The JDBC driver JAR file is a library file needed by the writer at runtime. For example, in the above screenshot, we see a MySql connect string. Then we will need to supply the JDBC driver file for MySql to the writer. We do this by uploading the driver file to the Custom Library URL folder defined for Kafka-Connect.
6. Google Bigquery Writer
The following screenshot shows all the properties for Google Bigquery writer.
The “Target project” is optional. It is the project that owns the Google Bigquery dataset and table. Please see Side Node 2 for the impact of setting the “Target project.”
Next, you need to enter the names for the dataset and the table. These are required. Also, you must create the table manually in Google Bigquery before deploying the writer.

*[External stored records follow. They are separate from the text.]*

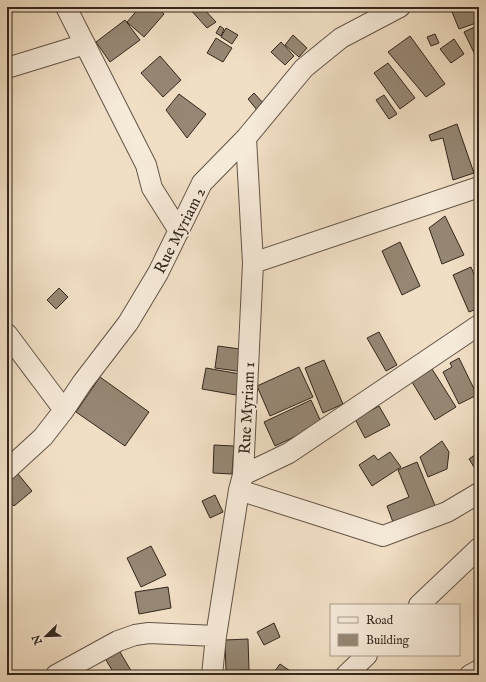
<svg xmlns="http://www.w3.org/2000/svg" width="486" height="682" viewBox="0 0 486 682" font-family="'IM FELL English',serif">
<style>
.building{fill:#968774;stroke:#33271d}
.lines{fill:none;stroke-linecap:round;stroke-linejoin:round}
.street-casing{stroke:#625547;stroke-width:22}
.street{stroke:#f6ead9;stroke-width:20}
.labels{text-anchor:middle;stroke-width:4;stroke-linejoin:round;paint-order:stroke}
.street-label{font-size:16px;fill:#33271d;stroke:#f6ead9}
</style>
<rect width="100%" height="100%" fill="#f1dfc5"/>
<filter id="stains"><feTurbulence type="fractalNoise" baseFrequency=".005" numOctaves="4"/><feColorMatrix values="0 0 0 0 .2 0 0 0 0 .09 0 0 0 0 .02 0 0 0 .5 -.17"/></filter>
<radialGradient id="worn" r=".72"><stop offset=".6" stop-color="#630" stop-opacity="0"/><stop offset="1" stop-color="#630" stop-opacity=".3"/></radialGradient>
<path class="building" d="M140 7H156L164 14 144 37 127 22Z
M188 7H202L216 22 207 28Z
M450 7H477L479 14V22L459 29Z
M125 20 140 40 110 62 96 42Z
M479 25V61H478L464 32Z
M220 26 224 29 221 36 216 33Z
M226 28 238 35 232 44 221 37Z
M435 34 439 43 431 46 427 37Z
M293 35 307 48 299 57 285 45Z
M410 36 445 84 426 97 388 52Z
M216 38 232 48 223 62 207 53Z
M454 39 464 54 451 63 440 49Z
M281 42 294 56 285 65 271 52Z
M160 56 181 80 163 97 141 73Z
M388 63 415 98 400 109 374 73Z
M254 93 264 104 257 110 248 99Z
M179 94 206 114 187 138 166 110Z
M384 95 397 114 389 119 376 100Z
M457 124 474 173 453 180 443 138 431 141 429 135Z
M445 216 464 255 442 264 429 228Z
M400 242 420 286 402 295 382 251Z
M479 262V277L474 264Z
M471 267 479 286V308L469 312 453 275Z
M59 288 68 297 56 309 47 300Z
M379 332 397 365 386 371 367 338Z
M218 346 247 350 244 372 215 368Z
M459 358 477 395 459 404 443 372 452 367 450 363Z
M324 360 343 404 323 413 305 368Z
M299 367 313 397 270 416 257 386Z
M206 368 246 375 242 396 202 389Z
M432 369 456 407 435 420 412 382Z
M100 377 149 412 125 446 76 412Z
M311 400 322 424 275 446 264 422Z
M379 406 390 425 365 438 355 419Z
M442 441 449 452 447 469 428 477 420 457Z
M214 445 234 446 232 474 213 473Z
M390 452 401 467 372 486 359 465 374 455 378 460Z
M479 452V475L469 459Z
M417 462 436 508 394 525 387 506 409 497 398 470Z
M18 474 32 491 14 506 7 498V482Z
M215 495 223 512 210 518 202 501Z
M151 546 166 575 141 587 127 558Z
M168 587 171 608 139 614 135 592Z
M274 623 280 637 264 645 257 632Z
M248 639 249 670 226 671 225 640Z
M117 647 133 674 132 675H115L103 655Z
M280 664 296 675H272Z
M374 671 381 675H368Z"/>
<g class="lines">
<defs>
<path id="street" d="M66 7 146 165 152 188 179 231
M7 68 85 44
M253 263 479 187
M7 334 64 410
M7 470 43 437 64 410 82 383 128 323 158 273 202 183 246 138 304 68 341 38 400 7
M243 475 289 453 479 325
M239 490 383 536 447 512 479 493
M419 605 479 548
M56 675 118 641 135 635 149 633 216 636
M212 675 216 636 239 490 243 475 253 263 246 138
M346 675 367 655
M470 675 479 670"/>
</defs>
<use href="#street" class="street-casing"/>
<use href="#street" class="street"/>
</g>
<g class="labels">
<g class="street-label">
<text transform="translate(179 230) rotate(-63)" y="6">Rue Myriam 2</text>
<text transform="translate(246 408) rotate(-87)" y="6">Rue Myriam 1</text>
</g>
</g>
<rect width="486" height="682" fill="none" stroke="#f1dfc5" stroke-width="24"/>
<rect x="8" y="8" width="470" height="666" fill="none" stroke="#33271d" stroke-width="2"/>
<rect x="12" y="12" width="462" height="658" fill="none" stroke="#33271d"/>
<rect x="330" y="604" width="130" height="52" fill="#f6ead9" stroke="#a89c8e"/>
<rect x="338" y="617" width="20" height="6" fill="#f6ead9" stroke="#a89c8e"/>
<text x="366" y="624" font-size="12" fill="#33271d">Road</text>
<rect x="338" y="634" width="20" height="12" fill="#968774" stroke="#a89c8e"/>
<text x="366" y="644" font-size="12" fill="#33271d">Building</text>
<g transform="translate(46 636) rotate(247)" stroke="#f6ead9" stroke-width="3" paint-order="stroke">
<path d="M0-3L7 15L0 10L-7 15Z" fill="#33271d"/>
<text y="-6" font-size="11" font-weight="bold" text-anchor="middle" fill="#33271d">N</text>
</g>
<rect width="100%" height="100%" filter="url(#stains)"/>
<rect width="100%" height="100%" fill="url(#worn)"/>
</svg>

Finally, there is an optional check box “Use stream.” If checked, the writer will use Google Bigquery streaming to write data to the target table in real-time. Otherwise, it will use the bqloader API in Google Bigquery to write data in mini-batches.

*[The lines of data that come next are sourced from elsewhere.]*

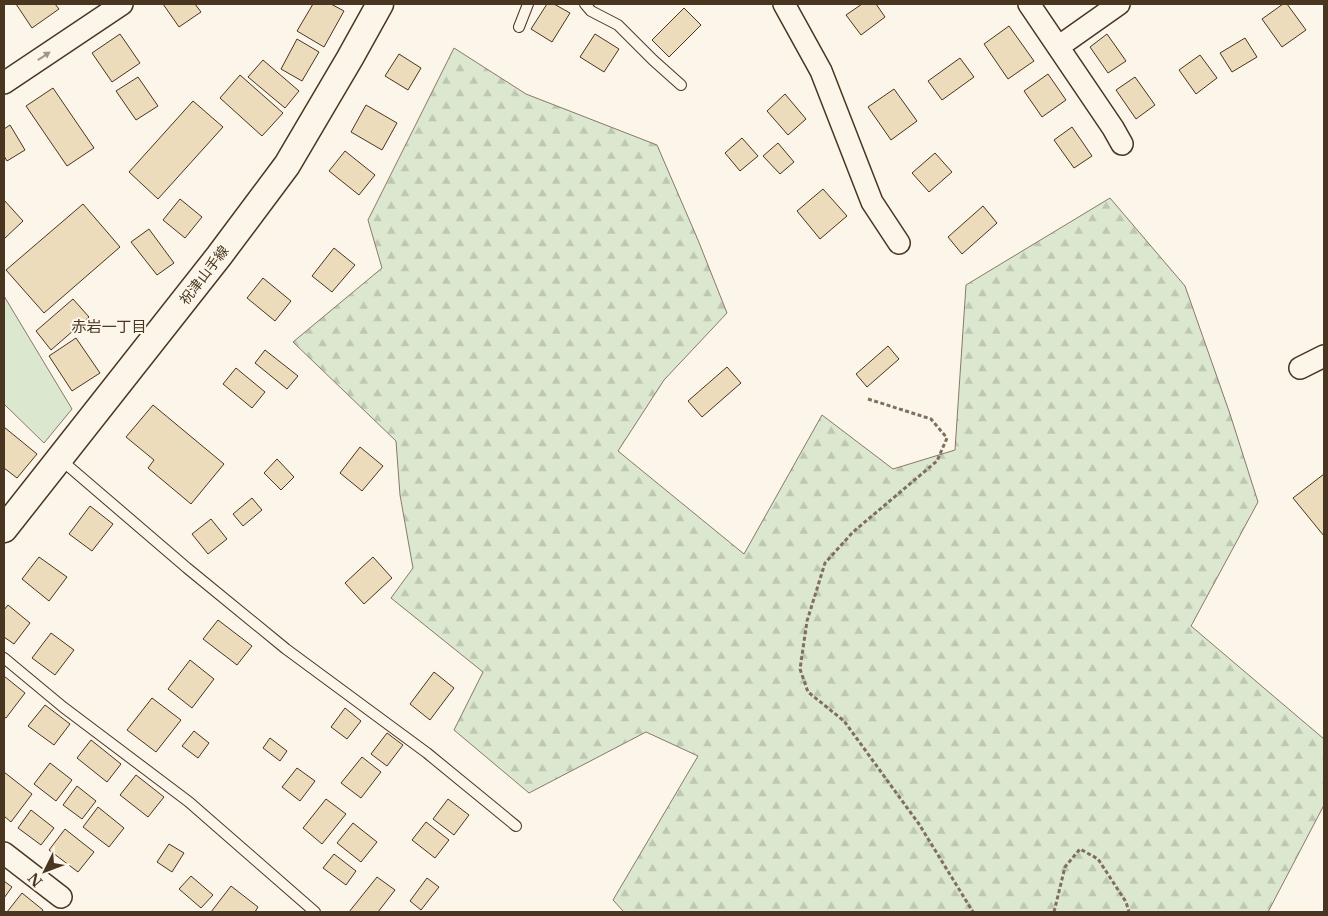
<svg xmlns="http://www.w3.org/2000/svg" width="1328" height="916" viewBox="0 0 1328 916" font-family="'Libre Baskerville','Noto Sans JP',serif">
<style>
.forest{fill:url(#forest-firs);stroke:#887966}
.park{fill:#dce7d0;stroke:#887966}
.building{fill:#ecdcbc;stroke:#4a3520}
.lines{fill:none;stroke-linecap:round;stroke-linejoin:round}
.service-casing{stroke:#4a3520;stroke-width:12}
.minor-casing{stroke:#4a3520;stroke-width:24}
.tertiary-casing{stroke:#4a3520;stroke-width:29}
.path{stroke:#7f6f5c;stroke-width:3;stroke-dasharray:4 2.5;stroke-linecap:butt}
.service{stroke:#fbf6e9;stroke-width:10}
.minor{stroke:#fbf6e9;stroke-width:21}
.tertiary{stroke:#fbf6e9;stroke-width:26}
.oneway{fill:#a29684}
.labels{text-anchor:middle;stroke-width:4;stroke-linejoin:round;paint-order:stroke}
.street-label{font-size:14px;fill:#4a3520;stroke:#fbf6e9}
.neighbourhood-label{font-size:15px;fill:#4a3520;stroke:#fbf6e9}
</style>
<defs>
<pattern id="forest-firs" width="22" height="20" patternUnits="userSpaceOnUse" patternTransform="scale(1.25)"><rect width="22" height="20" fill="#dce7d0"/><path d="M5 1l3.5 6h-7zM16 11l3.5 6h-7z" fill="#bec7b2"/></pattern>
</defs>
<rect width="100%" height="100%" fill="#fbf6e9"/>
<path class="forest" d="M454,48L526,94L657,145L698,240L727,313L664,380L618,451L744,554L822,415L893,469L955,450L966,285L1110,198L1185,286L1230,414L1258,502L1191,626L1324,739V805L1268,912H624L613,900L698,756L646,732L529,793L454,730L483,672L391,598L413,568L400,495L396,441L293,342L382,268L368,220Z"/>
<path class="park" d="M4,296L72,409L44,443L5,405L4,406Z"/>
<path class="building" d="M16,4H55L59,9L32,28Z
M163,4H195L201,12L179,27Z
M313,4H331L344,11L324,47L297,31Z
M547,4H554L570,13L552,42L531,29Z
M862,4H876L885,17L861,35L846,15Z
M1283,4H1287L1306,30L1282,47L1262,19Z
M684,8L701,25L669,57L652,40Z
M1009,26L1034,61L1008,79L984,44Z
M120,34L140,63L112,82L92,53Z
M595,34L619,49L604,72L580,57Z
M1107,34L1126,61L1108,73L1090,47Z
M1245,38L1257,57L1232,72L1220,53Z
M297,39L319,52L302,81L281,69Z
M399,54L421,68L408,90L385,76Z
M1200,55L1217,78L1196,94L1179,70Z
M960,58L974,77L942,100L928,81Z
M263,60L299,91L285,108L248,77Z
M1048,74L1066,100L1042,117L1024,91Z
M240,75L283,113L262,136L220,98Z
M138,77L158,106L136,120L116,91Z
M1135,77L1155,105L1136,119L1116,90Z
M53,88L94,148L67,166L26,106Z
M894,89L917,121L891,140L868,107Z
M785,94L806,119L788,135L767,111Z
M193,101L223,127L158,199L129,172Z
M366,105L397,123L382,150L351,132Z
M10,125L25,150L7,161L4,156V129Z
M1072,127L1092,156L1074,168L1054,140Z
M742,138L758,156L740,171L725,153Z
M778,143L794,162L780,174L763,156Z
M345,151L375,175L359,195L329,171Z
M935,153L952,172L929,192L912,173Z
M823,189L847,216L820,239L797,211Z
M180,199L202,217L185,238L163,220Z
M4,200L23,221L4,239Z
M83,204L120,247L44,313L6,270Z
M983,206L997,223L962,254L948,237Z
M149,229L174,263L157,275L131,242Z
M334,248L355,265L332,292L312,276Z
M263,278L291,301L275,321L247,298Z
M73,299L89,317L51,350L36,331Z
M76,338L100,373L72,391L49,356Z
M888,346L899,359L867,387L856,374Z
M265,350L298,376L287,389L255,363Z
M727,367L741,383L702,417L688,401Z
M236,368L265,392L252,408L223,384Z
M153,405L224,464L191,504L148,468L154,460L126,437Z
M4,427L37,454L17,478L4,468Z
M360,447L383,466L362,491L340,473Z
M277,459L294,477L281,490L264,473Z
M1324,474V536L1293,498Z
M252,498L262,510L243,526L233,514Z
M90,506L113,524L92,551L69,534Z
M211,519L227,539L208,554L192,534Z
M39,557L67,577L49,601L22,579Z
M373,557L392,578L364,604L345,583Z
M8,605L30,623L14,644L4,637V610Z
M218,620L252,646L237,665L203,639Z
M51,633L74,650L55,675L32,658Z
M190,660L214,679L192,708L168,689Z
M434,672L454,688L430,720L410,704Z
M4,676L25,693L6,718L4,717Z
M152,698L181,720L156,752L127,730Z
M45,705L70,724L54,745L28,726Z
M345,708L361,721L347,739L331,727Z
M194,731L209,743L198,758L182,746Z
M387,733L403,745L387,766L371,754Z
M270,738L287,751L280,761L263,748Z
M91,740L121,764L107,782L77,758Z
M362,757L381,772L361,798L341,783Z
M50,763L72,780L56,801L34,784Z
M297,768L315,781L300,801L282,787Z
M4,772L32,794L11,822L4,816Z
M136,775L164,797L148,817L120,795Z
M77,786L96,801L82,819L63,805Z
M326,799L346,814L322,844L303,828Z
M448,799L469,815L454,835L433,819Z
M98,807L124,828L109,847L83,827Z
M31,810L54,828L41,845L18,828Z
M426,822L449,840L435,858L412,840Z
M353,823L377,842L361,862L337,843Z
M65,829L94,852L78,872L49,850Z
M169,844L184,853L172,872L157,862Z
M334,854L356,871L346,885L323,868Z
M191,876L213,895L201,908L179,889Z
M377,877L395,890L378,912H349Z
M427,878L439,887L421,910L410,901Z
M4,881L12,887L4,898Z
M231,886L258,907L255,912H211Z
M22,893L43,910L42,912H7Z"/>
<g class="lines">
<defs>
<path id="service" d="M585,4L591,11L618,25L653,60L681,85
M519,27L528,4
M60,459L187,568L286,649L427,753L516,826
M4,658L63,707L189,802L315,912"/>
<path id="minor" d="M784,4L821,71L872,202L899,243
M1029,4L1113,128L1122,144
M1058,47L1119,4
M4,83L122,4
M1300,368L1324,356
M4,853L61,897"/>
<path id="tertiary" d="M4,529L219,256L287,165L350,58L380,4"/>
</defs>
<use href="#service" class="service-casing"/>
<use href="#minor" class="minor-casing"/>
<use href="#tertiary" class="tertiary-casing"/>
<path class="path" d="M868,399L931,419L947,438L937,461L853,532L825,563L807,621L800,669L808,692L844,721L919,824L973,912
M1054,912L1065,867L1080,849L1098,859L1126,902L1129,912"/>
<use href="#service" class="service"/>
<use href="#minor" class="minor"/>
<use href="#tertiary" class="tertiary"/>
</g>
<defs><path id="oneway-solid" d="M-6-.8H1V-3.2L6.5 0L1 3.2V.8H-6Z" transform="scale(1.25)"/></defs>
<use class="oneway" href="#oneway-solid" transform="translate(44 56) rotate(-34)"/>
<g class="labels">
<g class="street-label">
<text transform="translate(204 275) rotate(-52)" y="5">祝津山手線</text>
</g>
<g class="neighbourhood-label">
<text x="109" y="332">赤岩一丁目</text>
</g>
</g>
<rect width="1328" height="916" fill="none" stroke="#4a3520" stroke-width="10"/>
<g transform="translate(45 871) rotate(228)" stroke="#fbf6e9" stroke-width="4" paint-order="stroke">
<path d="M0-4L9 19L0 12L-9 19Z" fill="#4a3520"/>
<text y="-8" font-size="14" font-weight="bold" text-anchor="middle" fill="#4a3520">N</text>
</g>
</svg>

Side Note 3. There are some sharp differences between using Google BigQuery streaming and loading by bqloader.
Using Google Bigquery streaming, data appear faster in target than batch loading. But there may be occasional data loss or duplicates. Although the error rate is low, it is not negligible from our experiences. Batch loading guarantees no loss and duplicates. But its write rate can be seriously hampered by your quota on write frequency. The default Google Bigquery quota can quickly become an issue. If you hit the quota limit, you must increase the batch duration (which reduces the write rate). Or you need to apply for a higher quota (not suggested).
The “Batch interval” property does not apply to streaming write. It disappears from GUI if you check “Use stream.”
7. API Target Writer
An API Target writer is a real-time process that sends all records in a Kafka topic to an API endpoint. You can set the HTTP method to either POST or PUT.
You need to enter the URL of the API endpoint. Omit the “http://” or “https://” prefix in the URL. You will have a chance to add protocol when you define security properties for the connection later.
In the URL, you can add placeholders for parameter values. A placeholder is a square bracket enclosed parameter, such as “[p0]”. You can define the replacement values for the placeholders with “Parameter Value Expression.” See the following example.
Click on the plus sign to add a parameter value expression for a parameter name. The GUI interaction is self-explanatory.
Next, you choose between using HTTP (not using SSL) or HTTPS (using SSL). The optional CA Certificate is for “Use SSL” only.
The “Authorization” property is for setting the “authorization” header field in the HTTP(S) request. If your API service requires an access token, you can enter it here. Be sure to include the token type, such as “Bearer,” “JWT,” etc. Calabash will internally encrypt the authorization string.
Next, you may need to set an optional “Request body format.”
There are three major encoding schemes for the request body. These are
- application/x-www-form-urlencoded
- application/json
- text/plain
Which one you should select is determined by your API service. The majority of services use “application/x-www-form-urlencoded,” so it is the default value for this property. But you had better find out exactly which format your API service expects.
Most API services impose request rate restrictions. If you send requests to them too fast, they will return failures. If you are using this kind of service, find out the maximum permitted request rate from the provider, then calculate the minimum interval between two requests. Enter the number in milliseconds in the “API request interval” property. See below.
Finally, you may want to set another optional property — “Success log URL.”
If you set this property, every time a REST request is successful, the writer logs the key for the record in this folder. Recall that you can also set an error log on Google Cloud Storage. This “success log” is just the opposite of the error log.
Here is why the success log may be necessary. The API service may be a third-party service. Querying their internal log database is often out of the question. In this case, a success log could prevent a lot of frustration. In other words, in this situation, you’d better keep self receipts.